In an Article named “ Minority shareholders oppose Akzo Nobel merger move” in Business Line on 8th February 2012, InGovern’s MD, Shriram Subramanian was quoted as follows:
Mr Shriram Subramanian, MD of Bangalore-based InGovern Research Services, a proxy advisory firm assisting institutional investors, told Business Line that as a consequence of the amalgamation, promoters will increase their stake by as much as 10 per cent. Institutional investors – ICICI Prudential Life, LIC, New India Assurance, Oriental Insurance, GIC, UTI, Bajaj Allianz, SBI Mutual, among others – will see their shareholding reduce by 3 per cent.

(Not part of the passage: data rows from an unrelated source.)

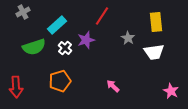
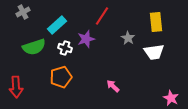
purple star: moved 1 px up
white cross: rotated 24 degrees counterclockwise
orange pentagon: moved 1 px right, 4 px up
pink star: moved 7 px down
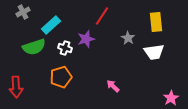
cyan rectangle: moved 6 px left
pink star: rotated 14 degrees clockwise
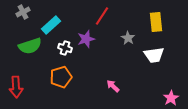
green semicircle: moved 4 px left, 1 px up
white trapezoid: moved 3 px down
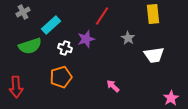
yellow rectangle: moved 3 px left, 8 px up
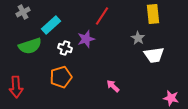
gray star: moved 10 px right
pink star: rotated 28 degrees counterclockwise
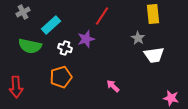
green semicircle: rotated 30 degrees clockwise
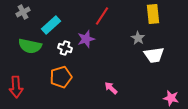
pink arrow: moved 2 px left, 2 px down
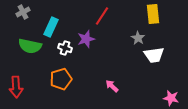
cyan rectangle: moved 2 px down; rotated 24 degrees counterclockwise
orange pentagon: moved 2 px down
pink arrow: moved 1 px right, 2 px up
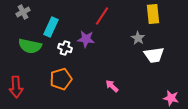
purple star: rotated 24 degrees clockwise
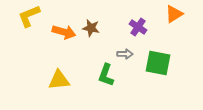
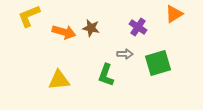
green square: rotated 28 degrees counterclockwise
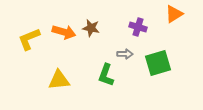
yellow L-shape: moved 23 px down
purple cross: rotated 18 degrees counterclockwise
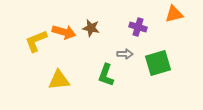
orange triangle: rotated 18 degrees clockwise
yellow L-shape: moved 7 px right, 2 px down
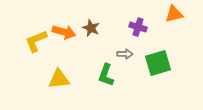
brown star: rotated 12 degrees clockwise
yellow triangle: moved 1 px up
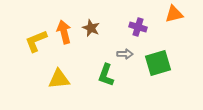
orange arrow: rotated 120 degrees counterclockwise
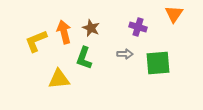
orange triangle: rotated 42 degrees counterclockwise
green square: rotated 12 degrees clockwise
green L-shape: moved 22 px left, 17 px up
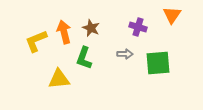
orange triangle: moved 2 px left, 1 px down
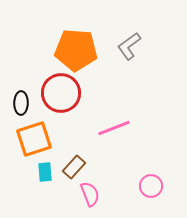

InGovern, which recommended voting against the resolution, stated that for 14 per cent additional profits on account of the merger, public shareholders were asked to risk a dilution of 23.20 per cent in their shareholding.
It also noted that there were unsecured loans of Rs 113.74 crore in the books of two entities being merged.
“These unsecured loans form significant percentage of the balance sheets of the unlisted entities. These unsecured loans amounts to almost 50 per cent of the net shareholder funds of Rs 256 crore of the combined merging entities. No information has been provided regarding from whom these unsecured debt has been obtained by the companies. Given that AN India does not have any debt, these liabilities would accrue to the shareholders of the merged AN India”, InGovern said.
Mr Subramanian said the outcome of the voting was significant. “Given the synergies among the combining entities, we agree that there is rationale behind the move, but in view of sketchy disclosures, nebulous valuations presented to the investors, one-time write-offs, unsecured loans and disproportionate dilution of public shareholding, we recommended negative vote,” he added.